Clark County is looking to flex its regulatory muscle and put the clamp on illicit massage businesses.
The county has completed a draft ordinance that would require businesses that hire massage therapists to prove their employees are state-licensed before issuing a certificate of occupancy.
“We want to make sure we have something available for law enforcement or code enforcement, or whomever,” said Jeff Niten, a county planner. “We want to make sure they have tools available.”
The county’s typical certificate of occupancy costs $97. The draft ordinance would not add another fee on top of that, but it would target massage therapists and reflexologists for extra scrutiny and wouldn’t grant business occupancy unless massage businesses could prove they were above board by supplying all relevant state-issued licenses and certificates.
Commissioners have strongly supported the efforts, saying they want to prevent illicit activity from taking root on county land. At the same time, they say such an ordinance needs to be mindful not to punish legitimate businesses.
The county has reported generally positive feedback from existing massage businesses that have been consulted about the proposal.
“You have to get the balance on this,” Commissioner David Madore said, “Legitimate businesses welcome this.”
The code includes several exemptions that are intended to keep legitimate businesses operating. Notably, the exemptions apply to athletic trainers, massage therapy students, hospitals and licensed beauty operators working out of salons.
Niten said the county had worked to ensure existing, legitimate businesses wouldn’t be affected by the ordinance.
“They are looking to protect their reputations, too,” Niten said. “They don’t want to be associated with this type of activity.”
The county’s draft ordinance stems from complaints about a Shumway neighborhood massage business that was suspected of housing illegal activity. That business was the focus of a Vancouver Police Department investigation. Before it closed in January, the owner of the massage parlor, Hui “Steven” Zhu, proclaimed his innocence. Police allegedly found a woman practicing reflexology there without a license during an unannounced inspection. The crime is a misdemeanor.
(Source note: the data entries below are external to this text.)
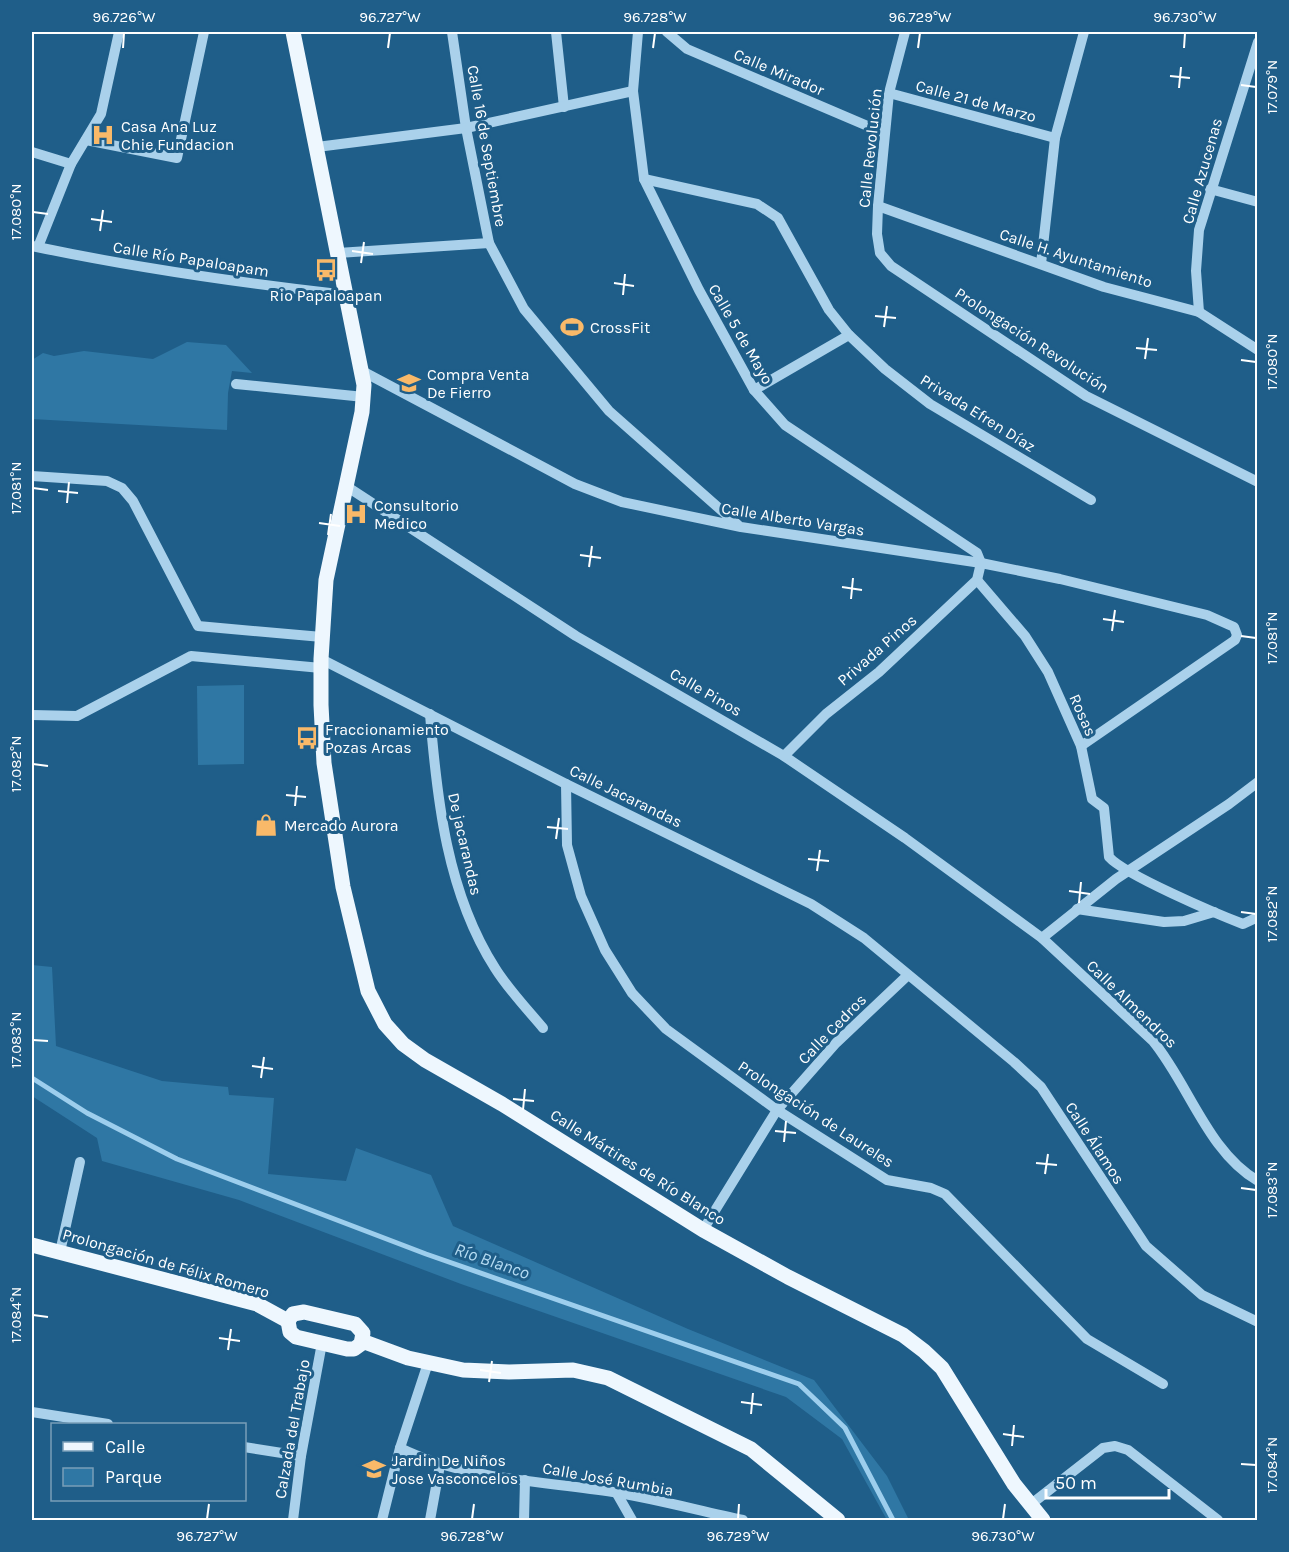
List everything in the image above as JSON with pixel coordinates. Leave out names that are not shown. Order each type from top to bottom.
[{"type":"main road","name":"Calle Mártires de Río Blanco","points":[[293,32],[362,371],[364,397],[329,561],[321,664],[324,763],[343,887],[368,991],[385,1024],[403,1044],[425,1060],[502,1104],[703,1230],[788,1277],[903,1335],[924,1351],[942,1368],[1030,1505],[1043,1521]]},
{"type":"main road","name":"Prolongación de Félix Romero","points":[[32,1245],[257,1304],[288,1321],[288,1328],[292,1334],[322,1343]]},
{"type":"main road","points":[[288,1321],[293,1314],[300,1312],[355,1324],[363,1333],[362,1341],[351,1350],[322,1343]]},
{"type":"main road","points":[[362,1341],[428,1363],[487,1372],[573,1370],[608,1378],[751,1449],[838,1521]]},
{"type":"street","points":[[35,246],[71,164],[101,114],[119,32]]},
{"type":"street","points":[[86,140],[177,158],[204,32]]},
{"type":"street","name":"Calle 16 de Septiembre","points":[[452,32],[466,128],[489,243],[524,309],[609,411],[741,527]]},
{"type":"street","points":[[556,32],[564,106]]},
{"type":"street","name":"Calle 5 de Mayo","points":[[638,32],[633,91],[644,179],[699,290],[754,390],[785,425],[977,553],[981,563]]},
{"type":"street","name":"Calle Mirador","points":[[667,32],[687,49],[884,133]]},
{"type":"street","name":"Calle Revolución","points":[[877,234],[889,93],[905,32]]},
{"type":"street","points":[[1041,264],[1055,138],[1084,32]]},
{"type":"street","name":"Calle Azucenas","points":[[1199,312],[1196,271],[1199,230],[1257,42]]},
{"type":"street","points":[[316,147],[466,128],[633,91]]},
{"type":"street","name":"Calle 21 de Marzo","points":[[889,93],[1055,138]]},
{"type":"street","points":[[32,152],[71,164]]},
{"type":"street","name":"Privada Efren Díaz","points":[[644,179],[758,204],[778,218],[829,310],[849,335],[885,369],[930,404],[1091,500]]},
{"type":"street","points":[[1210,189],[1257,202]]},
{"type":"street","name":"Calle H. Ayuntamiento","points":[[878,206],[1104,287],[1199,312],[1257,350]]},
{"type":"street","name":"Prolongación Revolución","points":[[877,234],[880,253],[891,266],[1086,396],[1257,482]]},
{"type":"street","points":[[338,253],[489,243]]},
{"type":"street","name":"Calle Río Papaloapam","points":[[35,246],[105,261],[257,285],[347,295]]},
{"type":"street","points":[[754,390],[849,335]]},
{"type":"street","name":"Calle Alberto Vargas","points":[[362,371],[574,484],[622,502],[741,527],[981,563],[1207,615],[1234,627],[1237,635],[1235,640],[1081,747]]},
{"type":"street","points":[[236,384],[364,397]]},
{"type":"street","points":[[32,476],[107,481],[122,488],[134,501],[198,626],[322,637]]},
{"type":"street","name":"Calle Pinos","points":[[346,486],[576,636],[784,756],[905,838],[1042,938]]},
{"type":"street","points":[[977,580],[981,563]]},
{"type":"street","name":"Privada Pinos","points":[[784,756],[826,714],[879,672],[977,580]]},
{"type":"street","name":"Rosas","points":[[977,580],[1025,636],[1048,672],[1081,747],[1092,799],[1104,808],[1108,853],[1113,861],[1214,912],[1243,924],[1257,917]]},
{"type":"street","points":[[32,715],[77,716],[191,656],[321,664]]},
{"type":"street","name":"Calle Jacarandas","points":[[321,664],[430,714],[566,784],[811,904],[864,938],[909,975]]},
{"type":"street","name":"De jacarandas","points":[[430,714],[437,799],[461,900],[494,968],[543,1028]]},
{"type":"street","points":[[1042,938],[1129,870],[1229,804],[1257,782]]},
{"type":"street","name":"Prolongación de Laureles","points":[[566,784],[567,845],[581,896],[605,950],[633,993],[666,1029],[777,1110],[887,1180],[931,1188],[945,1194],[1087,1339],[1163,1384]]},
{"type":"street","points":[[1077,909],[1164,922],[1184,921],[1214,912]]},
{"type":"street","name":"Calle Almendros","points":[[1042,938],[1153,1041],[1168,1059],[1208,1130],[1246,1175],[1257,1181]]},
{"type":"street","name":"Calle Cedros","points":[[703,1230],[777,1110],[836,1043],[909,975]]},
{"type":"street","name":"Calle Álamos","points":[[909,975],[1014,1062],[1041,1088],[1146,1246],[1202,1295],[1257,1322]]},
{"type":"street","points":[[60,1252],[80,1162]]},
{"type":"street","name":"Calzada del Trabajo","points":[[293,1521],[301,1456],[322,1343]]},
{"type":"street","points":[[382,1521],[400,1448],[428,1363]]},
{"type":"street","points":[[32,1412],[96,1423]]},
{"type":"street","points":[[1030,1505],[1103,1448],[1115,1446],[1128,1450],[1218,1521]]},
{"type":"street","points":[[246,1447],[301,1456]]},
{"type":"street","name":"Calle José Rumbia","points":[[400,1448],[440,1465],[525,1480],[616,1492],[743,1521]]},
{"type":"street","points":[[430,1521],[440,1465]]},
{"type":"street","points":[[524,1521],[525,1480]]},
{"type":"street","points":[[616,1492],[632,1521]]},
{"type":"green space","points":[[187,342],[226,345],[252,373],[232,371],[228,393],[227,430],[32,419],[32,360],[43,353],[54,356],[84,351],[153,359]]},
{"type":"green space","points":[[244,685],[244,764],[198,765],[197,686]]},
{"type":"green space","points":[[32,965],[52,967],[56,1046],[162,1081],[228,1087],[229,1095],[274,1098],[268,1174],[346,1181],[356,1148],[431,1175],[453,1226],[688,1329],[814,1380],[887,1476],[909,1520],[887,1520],[842,1439],[786,1397],[461,1284],[239,1200],[102,1161],[97,1138],[32,1096]]},
{"type":"waterway","name":"Río Blanco","points":[[32,1078],[87,1113],[177,1159],[426,1254],[799,1384],[845,1428],[893,1520]]},
{"type":"place","name":"Casa Ana Luz Chie Fundacion","points":[[103,135]]},
{"type":"place","name":"Rio Papaloapan","points":[[326,270]]},
{"type":"place","name":"CrossFit","points":[[572,327]]},
{"type":"place","name":"Compra Venta De Fierro","points":[[409,383]]},
{"type":"place","name":"Consultorio Medico","points":[[356,514]]},
{"type":"place","name":"Fraccionamiento Pozas Arcas","points":[[307,738]]},
{"type":"place","name":"Mercado Aurora","points":[[266,825]]},
{"type":"place","name":"Jardin De Niños Jose Vasconcelos","points":[[374,1469]]}]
In April, Vancouver police opened an investigation into another massage business, located in the Arnada neighborhood. It was suspected of operating as a brothel.
The incidents, and neighborhood requests, sent the county looking for ways to regulate the industry. Three Shumway neighbors requested city and county action. They were Lisa Ghormley, Michele Wollert and Vancouver City Councilwoman Anne McEnerny-Ogle.
Ghormley said she’d received “very positive support from the county,” but added she was still concerned about the “multi-layered” issues surrounding illicit massage businesses, including human trafficking.
“It’s surprising to me how lax the licensing is,” she said.
The county says there have been no incidents of illicit massage activity in unincorporated land. The draft ordinance is intended to prevent any such business from operating in the first place, Niten said.
The county had looked at a similar ordinance in Thurston County before starting from scratch after determining that ordinance, written in the 1970s, was outdated.
The county’s ordinance could go before the commissioners as early as July, Nitten said.